- **PAGE EXTRACT**:
He’s especially effective at using it in conjunction with his right hook or uppercut, but he’s also scored stoppages over elite rivals with single shots.  

Carrillo might choose to be the one closing the distance if he senses Saemapetch waiting, but that could see him walk into a sharp cross when he steps in, which has the chance to double the impact. 

The 29-year-old can also be very evasive, making opponents miss before he counters with his powerful left hand. 

Carrillo’s Right Hand 

In terms of power, Carrillo can fight fire with fire with his own blistering right hand. 

The Glasgow native melts even the toughest of opponents with it, and he fancies his chances of going punch for punch with anybody in the division — including Saemapetch.  

However, “King of the North” is not just a throw-and-hope kind of fighter. He sets up his rear cannon with an assertive jab that gets him in range before he uncorks the money shot.  

Carrillo showed how dangerous his right punch is in his ONE debut. There, he fought Furkan Karabag at featherweight and still managed to finish his foe late in the third round, proving that even weight and fatigue won’t diminish his KO power.  

Of course, the threat of the Deachkalek Muay Thai Academy athlete’s right hand also generates reactions, which can then open up other avenues for him to attack down, including with his liver-smashing left hook to the body.  

Saemapetch’s Kicks 

Given his rival’s dangerous output, a smart approach for Saemapetch would be to keep Carrillo at bay with his advantage in the kicking game.  

Despite ultimately losing to “King of the North,” Nong-O Hama showed a potential weakness when he had the Scot hobbling from hard low kicks.  

Saemapetch’s left kick is a very powerful weapon that he could use to the inside of the lead thigh to disrupt Carrillo, or he could use it to the body to score when his foe reaches with his right hand. 

Both of these strategies could help to dissuade the 25-year-old from moving forward, allowing Saemapetch some breathing space to formulate his offense.  

If Carrillo starts to mix it up with his kicks, the Chiang Rai native can bring in his slick lean-back-and-counter-low-kick move to score off his opponent’s attacks. 

In fact, Saemapetch could amass enough damage to limit “King of the North’s” output, making it safer to unleash his own power shots.

- **WHAT THE TASK ASKS**: Copy word for word the passage of the fight preview that opens with the words "In terms of" and closes with "the money shot.". You won't need the listing that follows this fight preview.

- **PROVIDED RECORDS**:
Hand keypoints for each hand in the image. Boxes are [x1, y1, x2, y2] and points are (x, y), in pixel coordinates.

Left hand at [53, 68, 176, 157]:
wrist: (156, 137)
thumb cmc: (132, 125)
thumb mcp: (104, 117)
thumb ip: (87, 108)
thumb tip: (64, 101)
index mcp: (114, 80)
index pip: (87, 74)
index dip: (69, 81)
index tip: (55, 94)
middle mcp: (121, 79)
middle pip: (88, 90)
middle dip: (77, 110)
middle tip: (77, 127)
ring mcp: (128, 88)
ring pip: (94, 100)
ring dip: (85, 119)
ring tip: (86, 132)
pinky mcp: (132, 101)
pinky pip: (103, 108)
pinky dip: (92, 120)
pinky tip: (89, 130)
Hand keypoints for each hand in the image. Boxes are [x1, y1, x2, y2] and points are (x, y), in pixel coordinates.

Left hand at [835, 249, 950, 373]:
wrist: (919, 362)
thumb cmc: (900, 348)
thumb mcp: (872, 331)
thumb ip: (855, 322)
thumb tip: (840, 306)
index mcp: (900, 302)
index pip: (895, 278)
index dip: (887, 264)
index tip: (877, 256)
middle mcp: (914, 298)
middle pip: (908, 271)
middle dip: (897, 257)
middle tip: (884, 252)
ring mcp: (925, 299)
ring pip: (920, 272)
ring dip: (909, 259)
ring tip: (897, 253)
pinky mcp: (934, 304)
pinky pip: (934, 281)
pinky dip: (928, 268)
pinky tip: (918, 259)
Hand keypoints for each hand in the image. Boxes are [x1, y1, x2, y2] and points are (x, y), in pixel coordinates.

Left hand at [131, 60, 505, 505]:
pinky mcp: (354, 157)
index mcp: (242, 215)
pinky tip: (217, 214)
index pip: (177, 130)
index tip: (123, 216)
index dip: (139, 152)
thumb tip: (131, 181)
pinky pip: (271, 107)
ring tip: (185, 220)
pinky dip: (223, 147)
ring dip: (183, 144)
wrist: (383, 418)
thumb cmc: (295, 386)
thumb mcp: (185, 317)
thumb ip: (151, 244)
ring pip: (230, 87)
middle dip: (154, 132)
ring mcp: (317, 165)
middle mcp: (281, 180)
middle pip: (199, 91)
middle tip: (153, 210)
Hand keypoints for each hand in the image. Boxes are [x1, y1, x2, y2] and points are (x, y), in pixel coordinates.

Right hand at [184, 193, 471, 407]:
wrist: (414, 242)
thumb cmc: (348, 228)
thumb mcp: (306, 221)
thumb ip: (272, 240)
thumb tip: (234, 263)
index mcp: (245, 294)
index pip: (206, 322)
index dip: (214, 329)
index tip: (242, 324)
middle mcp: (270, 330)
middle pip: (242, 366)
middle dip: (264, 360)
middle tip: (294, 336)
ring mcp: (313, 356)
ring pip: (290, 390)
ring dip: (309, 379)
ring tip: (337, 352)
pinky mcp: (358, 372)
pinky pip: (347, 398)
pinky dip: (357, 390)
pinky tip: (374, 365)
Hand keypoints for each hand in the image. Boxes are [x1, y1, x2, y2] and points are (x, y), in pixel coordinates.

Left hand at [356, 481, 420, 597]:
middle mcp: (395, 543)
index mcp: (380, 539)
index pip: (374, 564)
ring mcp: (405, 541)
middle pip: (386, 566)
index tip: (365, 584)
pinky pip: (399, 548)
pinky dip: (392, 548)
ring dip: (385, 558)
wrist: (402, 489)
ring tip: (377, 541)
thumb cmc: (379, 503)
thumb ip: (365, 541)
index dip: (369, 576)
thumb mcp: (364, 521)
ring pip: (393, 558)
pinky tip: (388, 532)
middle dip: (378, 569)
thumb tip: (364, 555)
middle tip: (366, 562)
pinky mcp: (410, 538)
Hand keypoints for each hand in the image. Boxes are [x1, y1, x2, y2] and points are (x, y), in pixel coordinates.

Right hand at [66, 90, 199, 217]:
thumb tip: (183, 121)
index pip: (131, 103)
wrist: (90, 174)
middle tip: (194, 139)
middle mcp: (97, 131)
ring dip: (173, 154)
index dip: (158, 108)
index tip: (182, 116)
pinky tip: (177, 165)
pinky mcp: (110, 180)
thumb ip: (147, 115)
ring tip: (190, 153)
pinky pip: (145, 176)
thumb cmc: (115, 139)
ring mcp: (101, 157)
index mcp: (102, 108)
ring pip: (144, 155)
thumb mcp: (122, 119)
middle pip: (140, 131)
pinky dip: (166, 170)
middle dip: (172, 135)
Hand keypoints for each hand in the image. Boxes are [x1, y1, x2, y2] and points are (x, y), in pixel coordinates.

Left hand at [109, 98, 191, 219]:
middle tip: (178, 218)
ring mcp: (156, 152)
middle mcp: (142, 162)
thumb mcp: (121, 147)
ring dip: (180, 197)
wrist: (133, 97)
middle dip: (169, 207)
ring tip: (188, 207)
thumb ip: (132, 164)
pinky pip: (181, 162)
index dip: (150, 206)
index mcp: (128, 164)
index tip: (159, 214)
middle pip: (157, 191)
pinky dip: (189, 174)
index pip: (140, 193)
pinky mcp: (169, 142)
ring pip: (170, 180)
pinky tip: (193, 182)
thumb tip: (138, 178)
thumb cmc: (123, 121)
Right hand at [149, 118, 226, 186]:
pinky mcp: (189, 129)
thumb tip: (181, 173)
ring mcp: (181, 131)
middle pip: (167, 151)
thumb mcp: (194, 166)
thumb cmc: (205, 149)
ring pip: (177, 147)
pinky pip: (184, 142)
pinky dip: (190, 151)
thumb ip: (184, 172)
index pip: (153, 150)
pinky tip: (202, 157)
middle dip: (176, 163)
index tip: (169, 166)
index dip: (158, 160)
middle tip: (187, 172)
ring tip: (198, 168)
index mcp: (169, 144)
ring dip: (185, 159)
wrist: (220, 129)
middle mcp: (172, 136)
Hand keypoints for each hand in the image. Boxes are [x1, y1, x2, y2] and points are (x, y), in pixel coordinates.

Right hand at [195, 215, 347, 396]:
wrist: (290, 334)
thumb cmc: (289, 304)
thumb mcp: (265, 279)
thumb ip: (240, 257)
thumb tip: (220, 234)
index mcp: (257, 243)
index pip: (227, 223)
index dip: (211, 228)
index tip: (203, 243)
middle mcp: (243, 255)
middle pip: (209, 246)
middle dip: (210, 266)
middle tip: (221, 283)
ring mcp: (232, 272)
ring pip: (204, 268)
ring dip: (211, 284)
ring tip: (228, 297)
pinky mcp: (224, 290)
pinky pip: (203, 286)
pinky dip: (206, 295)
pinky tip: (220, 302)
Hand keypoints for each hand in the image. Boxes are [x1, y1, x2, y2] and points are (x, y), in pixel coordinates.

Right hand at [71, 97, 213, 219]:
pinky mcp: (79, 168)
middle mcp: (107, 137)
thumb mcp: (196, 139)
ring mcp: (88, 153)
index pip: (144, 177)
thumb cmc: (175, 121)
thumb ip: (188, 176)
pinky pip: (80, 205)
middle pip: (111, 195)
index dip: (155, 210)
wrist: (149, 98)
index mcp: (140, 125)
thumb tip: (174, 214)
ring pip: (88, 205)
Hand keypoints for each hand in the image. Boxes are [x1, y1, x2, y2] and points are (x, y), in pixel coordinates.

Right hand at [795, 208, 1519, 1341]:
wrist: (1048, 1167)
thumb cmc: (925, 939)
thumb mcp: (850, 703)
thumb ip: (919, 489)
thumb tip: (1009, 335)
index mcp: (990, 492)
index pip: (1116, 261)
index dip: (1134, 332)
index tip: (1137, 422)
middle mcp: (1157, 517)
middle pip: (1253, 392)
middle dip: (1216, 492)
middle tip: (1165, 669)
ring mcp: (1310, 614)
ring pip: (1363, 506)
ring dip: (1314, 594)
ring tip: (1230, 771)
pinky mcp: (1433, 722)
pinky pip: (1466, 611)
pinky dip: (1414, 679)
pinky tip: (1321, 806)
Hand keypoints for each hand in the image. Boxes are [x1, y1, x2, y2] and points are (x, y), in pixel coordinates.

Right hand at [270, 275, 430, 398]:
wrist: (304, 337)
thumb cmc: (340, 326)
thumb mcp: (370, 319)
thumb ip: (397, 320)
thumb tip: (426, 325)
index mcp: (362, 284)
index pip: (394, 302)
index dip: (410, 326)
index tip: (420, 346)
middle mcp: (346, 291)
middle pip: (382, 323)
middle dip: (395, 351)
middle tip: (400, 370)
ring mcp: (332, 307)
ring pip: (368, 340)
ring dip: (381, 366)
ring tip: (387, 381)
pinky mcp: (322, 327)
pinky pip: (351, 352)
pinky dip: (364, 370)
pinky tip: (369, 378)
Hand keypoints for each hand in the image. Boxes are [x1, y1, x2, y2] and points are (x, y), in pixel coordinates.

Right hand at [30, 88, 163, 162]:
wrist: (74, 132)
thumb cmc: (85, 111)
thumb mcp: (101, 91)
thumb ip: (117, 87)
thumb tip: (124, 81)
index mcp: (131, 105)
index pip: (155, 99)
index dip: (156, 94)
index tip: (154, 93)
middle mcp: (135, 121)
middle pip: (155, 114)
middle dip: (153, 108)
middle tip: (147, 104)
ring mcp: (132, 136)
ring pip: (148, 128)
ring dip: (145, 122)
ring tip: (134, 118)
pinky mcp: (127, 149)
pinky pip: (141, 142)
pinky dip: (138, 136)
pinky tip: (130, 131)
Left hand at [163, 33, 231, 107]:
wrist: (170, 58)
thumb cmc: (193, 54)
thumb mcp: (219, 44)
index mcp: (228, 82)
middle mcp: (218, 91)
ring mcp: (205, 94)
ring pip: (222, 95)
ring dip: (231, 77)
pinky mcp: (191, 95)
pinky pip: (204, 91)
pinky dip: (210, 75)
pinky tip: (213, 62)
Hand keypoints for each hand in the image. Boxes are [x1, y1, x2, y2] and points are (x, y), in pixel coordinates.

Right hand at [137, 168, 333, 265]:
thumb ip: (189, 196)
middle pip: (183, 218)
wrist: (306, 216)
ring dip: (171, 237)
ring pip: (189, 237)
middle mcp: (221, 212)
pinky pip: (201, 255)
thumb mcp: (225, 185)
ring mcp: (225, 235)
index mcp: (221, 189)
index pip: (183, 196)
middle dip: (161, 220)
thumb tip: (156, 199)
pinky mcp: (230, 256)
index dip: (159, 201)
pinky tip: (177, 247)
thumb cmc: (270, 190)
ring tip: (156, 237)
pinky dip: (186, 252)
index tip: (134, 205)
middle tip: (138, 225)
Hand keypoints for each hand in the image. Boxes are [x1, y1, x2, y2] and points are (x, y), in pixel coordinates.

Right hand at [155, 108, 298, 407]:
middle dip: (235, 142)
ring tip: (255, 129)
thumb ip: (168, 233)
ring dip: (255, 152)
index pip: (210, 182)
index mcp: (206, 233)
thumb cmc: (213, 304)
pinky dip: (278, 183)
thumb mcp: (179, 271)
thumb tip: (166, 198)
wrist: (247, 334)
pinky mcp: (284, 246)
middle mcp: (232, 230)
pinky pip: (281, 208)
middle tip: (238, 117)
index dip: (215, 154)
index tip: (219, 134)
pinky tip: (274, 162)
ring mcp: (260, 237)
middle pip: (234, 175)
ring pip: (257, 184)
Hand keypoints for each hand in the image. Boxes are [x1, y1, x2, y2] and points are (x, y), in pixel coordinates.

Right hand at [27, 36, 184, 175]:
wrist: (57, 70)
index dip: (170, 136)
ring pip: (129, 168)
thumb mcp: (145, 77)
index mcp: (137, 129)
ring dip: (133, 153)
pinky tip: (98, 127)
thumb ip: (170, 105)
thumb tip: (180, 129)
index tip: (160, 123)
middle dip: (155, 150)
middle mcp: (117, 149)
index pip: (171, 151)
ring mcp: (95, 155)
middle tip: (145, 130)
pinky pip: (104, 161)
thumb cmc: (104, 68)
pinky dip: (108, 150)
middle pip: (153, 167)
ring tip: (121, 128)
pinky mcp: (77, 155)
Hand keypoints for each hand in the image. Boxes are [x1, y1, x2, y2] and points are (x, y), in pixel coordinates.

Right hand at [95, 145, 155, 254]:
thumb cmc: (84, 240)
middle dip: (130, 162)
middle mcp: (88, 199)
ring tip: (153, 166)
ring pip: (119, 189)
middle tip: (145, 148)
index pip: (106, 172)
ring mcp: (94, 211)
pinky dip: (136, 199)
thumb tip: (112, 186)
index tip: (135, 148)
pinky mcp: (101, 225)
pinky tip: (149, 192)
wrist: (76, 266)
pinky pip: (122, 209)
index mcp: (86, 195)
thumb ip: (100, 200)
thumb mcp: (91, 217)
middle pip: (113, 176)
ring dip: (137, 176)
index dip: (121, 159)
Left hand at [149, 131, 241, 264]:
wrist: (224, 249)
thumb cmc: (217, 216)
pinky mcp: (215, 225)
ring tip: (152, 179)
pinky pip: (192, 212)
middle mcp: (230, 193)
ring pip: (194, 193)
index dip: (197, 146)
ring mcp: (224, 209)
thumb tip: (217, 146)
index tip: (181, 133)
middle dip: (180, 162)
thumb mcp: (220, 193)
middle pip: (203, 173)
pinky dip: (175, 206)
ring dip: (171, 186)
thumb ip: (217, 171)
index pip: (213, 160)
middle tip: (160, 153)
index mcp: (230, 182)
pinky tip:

- **WRITTEN SOLUTION**:
In terms of power, Carrillo can fight fire with fire with his own blistering right hand. 

The Glasgow native melts even the toughest of opponents with it, and he fancies his chances of going punch for punch with anybody in the division — including Saemapetch.  

However, “King of the North” is not just a throw-and-hope kind of fighter. He sets up his rear cannon with an assertive jab that gets him in range before he uncorks the money shot.